Research leader Thomas Valentin and his colleagues describe their work in the journal Carbon. The structures were formed using stereolithography, in which a computer-aided design system traces an ultraviolet laser across the surface of a photo active polymer solution. In this case, the solution was made from sodium alginate salt mixed with graphene oxide. This took advantage of one of the properties of alginate polymers: the individual strands linked together using electrostatic ionic bonds, which respond to external stimuli.
The team believes that reinforcing alginate with graphene strengthens the material because it changes the way that cracks propagate through its structure. "We think the fracture resistance is due to cracks having to detour around the interspersed graphene sheets rather than being able to break right though homogeneous alginate," said Ian Wong, senior author of the paper.

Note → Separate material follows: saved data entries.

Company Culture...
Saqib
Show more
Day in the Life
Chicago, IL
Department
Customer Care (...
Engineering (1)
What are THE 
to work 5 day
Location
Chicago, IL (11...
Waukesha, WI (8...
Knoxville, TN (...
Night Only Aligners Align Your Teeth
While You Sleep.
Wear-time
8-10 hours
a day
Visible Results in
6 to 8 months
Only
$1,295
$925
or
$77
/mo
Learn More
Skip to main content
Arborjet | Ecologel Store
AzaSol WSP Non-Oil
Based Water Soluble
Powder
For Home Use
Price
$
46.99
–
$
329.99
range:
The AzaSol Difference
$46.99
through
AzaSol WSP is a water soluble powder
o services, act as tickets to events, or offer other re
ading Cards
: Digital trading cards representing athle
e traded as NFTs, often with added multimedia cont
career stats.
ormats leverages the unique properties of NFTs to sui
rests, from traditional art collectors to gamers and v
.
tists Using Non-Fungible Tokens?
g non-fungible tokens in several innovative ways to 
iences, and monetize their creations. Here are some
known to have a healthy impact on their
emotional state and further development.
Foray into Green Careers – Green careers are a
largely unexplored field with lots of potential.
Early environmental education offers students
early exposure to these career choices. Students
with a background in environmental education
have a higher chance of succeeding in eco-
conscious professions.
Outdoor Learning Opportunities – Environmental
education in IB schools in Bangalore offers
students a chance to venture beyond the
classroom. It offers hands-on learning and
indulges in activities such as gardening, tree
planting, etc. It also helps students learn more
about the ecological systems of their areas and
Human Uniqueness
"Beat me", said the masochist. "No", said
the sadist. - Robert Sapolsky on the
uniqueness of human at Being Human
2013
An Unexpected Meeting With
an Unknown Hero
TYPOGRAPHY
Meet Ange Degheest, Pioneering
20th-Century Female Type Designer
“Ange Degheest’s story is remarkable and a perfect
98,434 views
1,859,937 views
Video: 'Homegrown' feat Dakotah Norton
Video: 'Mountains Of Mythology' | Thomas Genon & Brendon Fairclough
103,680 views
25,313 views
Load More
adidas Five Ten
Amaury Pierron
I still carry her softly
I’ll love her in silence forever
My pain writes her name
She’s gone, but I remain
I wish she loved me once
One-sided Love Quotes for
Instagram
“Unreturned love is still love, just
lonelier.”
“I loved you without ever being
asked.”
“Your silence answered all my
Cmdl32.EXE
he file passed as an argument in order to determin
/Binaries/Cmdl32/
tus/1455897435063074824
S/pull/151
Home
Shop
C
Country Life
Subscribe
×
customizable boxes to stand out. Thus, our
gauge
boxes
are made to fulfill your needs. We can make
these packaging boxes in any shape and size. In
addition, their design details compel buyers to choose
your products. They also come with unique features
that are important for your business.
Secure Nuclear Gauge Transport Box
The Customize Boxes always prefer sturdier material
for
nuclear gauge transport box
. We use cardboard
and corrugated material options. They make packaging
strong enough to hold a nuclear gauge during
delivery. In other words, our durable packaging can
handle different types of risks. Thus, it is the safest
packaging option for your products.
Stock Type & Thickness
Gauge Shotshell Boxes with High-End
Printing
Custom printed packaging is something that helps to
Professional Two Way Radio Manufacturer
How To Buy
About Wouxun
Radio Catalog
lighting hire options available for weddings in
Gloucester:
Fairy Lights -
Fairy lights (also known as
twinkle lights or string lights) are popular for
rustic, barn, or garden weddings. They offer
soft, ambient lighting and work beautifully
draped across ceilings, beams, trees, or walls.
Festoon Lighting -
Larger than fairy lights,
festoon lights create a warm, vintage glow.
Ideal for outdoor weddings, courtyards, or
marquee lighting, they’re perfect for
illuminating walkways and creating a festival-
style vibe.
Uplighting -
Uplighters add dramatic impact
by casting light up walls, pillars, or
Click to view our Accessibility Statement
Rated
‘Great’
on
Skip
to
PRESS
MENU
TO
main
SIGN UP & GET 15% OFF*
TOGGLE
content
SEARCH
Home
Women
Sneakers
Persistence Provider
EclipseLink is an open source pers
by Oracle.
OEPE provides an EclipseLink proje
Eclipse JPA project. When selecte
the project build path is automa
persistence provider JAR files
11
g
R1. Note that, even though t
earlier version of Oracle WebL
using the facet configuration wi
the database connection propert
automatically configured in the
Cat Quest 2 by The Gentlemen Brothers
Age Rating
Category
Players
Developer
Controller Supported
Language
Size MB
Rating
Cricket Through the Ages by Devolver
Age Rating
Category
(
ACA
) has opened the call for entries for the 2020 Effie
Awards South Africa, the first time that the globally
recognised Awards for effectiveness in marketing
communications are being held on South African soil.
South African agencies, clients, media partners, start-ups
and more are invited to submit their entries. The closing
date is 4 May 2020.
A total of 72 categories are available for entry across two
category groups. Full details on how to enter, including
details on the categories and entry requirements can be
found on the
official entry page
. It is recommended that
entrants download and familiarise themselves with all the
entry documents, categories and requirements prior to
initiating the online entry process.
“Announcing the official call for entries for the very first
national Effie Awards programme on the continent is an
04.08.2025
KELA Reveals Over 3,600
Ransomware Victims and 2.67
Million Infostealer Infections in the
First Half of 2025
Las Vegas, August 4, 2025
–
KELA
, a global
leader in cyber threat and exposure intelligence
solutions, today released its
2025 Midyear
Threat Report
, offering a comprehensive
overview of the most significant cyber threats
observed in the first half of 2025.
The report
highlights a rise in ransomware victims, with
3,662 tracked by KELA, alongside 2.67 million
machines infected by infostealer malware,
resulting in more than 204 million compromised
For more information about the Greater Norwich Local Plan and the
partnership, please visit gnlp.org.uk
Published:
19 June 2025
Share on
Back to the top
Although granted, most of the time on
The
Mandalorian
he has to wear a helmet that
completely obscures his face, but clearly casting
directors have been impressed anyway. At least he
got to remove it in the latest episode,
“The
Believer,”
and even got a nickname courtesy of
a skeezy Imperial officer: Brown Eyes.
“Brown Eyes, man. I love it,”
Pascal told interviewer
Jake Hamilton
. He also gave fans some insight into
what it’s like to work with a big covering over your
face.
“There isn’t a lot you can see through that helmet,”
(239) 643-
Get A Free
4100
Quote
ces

In previous research, Brown engineers have shown that ionic cross-linking can be used to make alginate materials that dissolve when treated with substances that can remove ions from their internal structure. In this case, the ion-removing substance didn’t dissolve the gel, but made it swell up and become much softer; replacing the ions restored the material’s stiffness, which could be tuned over a factor of 500 by changing the ionic environment. This could be useful in medical research, Valentin suggests. "You could imagine a scenario where you can image living cells in a stiff environment and then immediately change to a softer environment to see how the same cells might respond," he said. That could be useful in studying how cancer cells or immune cells migrate through different organs throughout the body.
The printed material was stiff enough for the researchers to manufacture structures with overhanging parts, which would be impossible with alginate alone. On testing, they found that the material retained the ability of alginate to repel oils, which helps give seaweed its characteristic texture and allows it to absorb nutrients from seawater. This opens up the possibility of using the composite material as an antifouling coating for structures that could be used in the sea. "These composite materials could be used as a sensor in the ocean that can keep taking readings during an oil spill, or as an antifouling coating that helps to keep ship hulls clean," Wong said. The extra stiffness afforded by the graphene would make such materials or coatings far more durable than alginate alone.